Spring Marsh
Frank Panabaker
Rare Publisher’s Proof # 51/100
(21 x 16)
$245.00
Frank Panabaker used his considerable drive, energy and talent to become a prominent and successful artist. A younger contemporary of the famed Group of Seven, Panabaker painted portraits, landscapes, and still life. Most of his landscapes were of Southern Ontario, Georgian Bay, Haliburton, Muskoka, and Algonquin Park. He lived in Ancaster, and many of his subjects were local scenes in and around Ancaster, the Dundas Valley, and Hamilton.
Frank Shirley Panabaker was born in Hespeler in 1904. When Frank was 16, the artist (and later friend) Mc Gillivray Knowles arrived in town to teach a sketching class. Knowing of his son’s interest and talent in drawing, Frank’s father suggested that he might like to join the class. This was the beginning of his long and prolific career.

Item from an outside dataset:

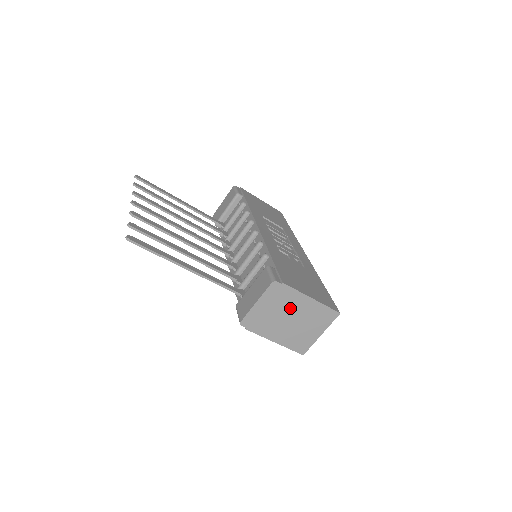
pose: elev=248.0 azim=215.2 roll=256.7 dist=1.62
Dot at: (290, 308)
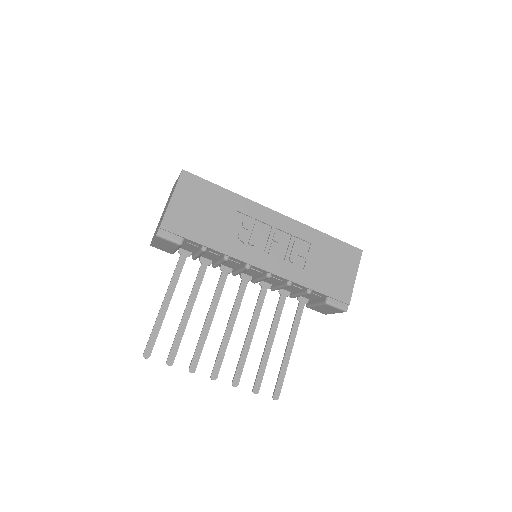
Dot at: occluded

Frank’s first professional show was at the Preston Springs Hotel in 1927. From that time, he was one of the few fully self-supporting professional artists in Canada. Even through the difficult Depression years, he managed to make a living with the help of private patrons. Sara Delano Roosevelt purchased a Panabaker painting for her father, President Franklin Delano Roosevelt, and it hung in the White House for many years. A Panabaker landscape of the Temagami area hangs in the Principal’s office at GCI.
Frank was an Associate of the Royal Canadian Academy, a member of the Allied Artists of America, and a member of the board of trustees for the National Gallery in Ottawa. He studied at the Ontario College of Art in Toronto, and continued his studies at the Grand Central School of Art in New York. Frank painted up to the last week of his life, dying in his 88th year, in 1992. In 1996 he was inducted into the Hamilton Gallery of Distinction. It might surprise the modest artist from Hespeler, who referred to himself as “the Group of One”, to know that his works today are sought-after pieces in Canada’s auction houses, fetching ever higher prices.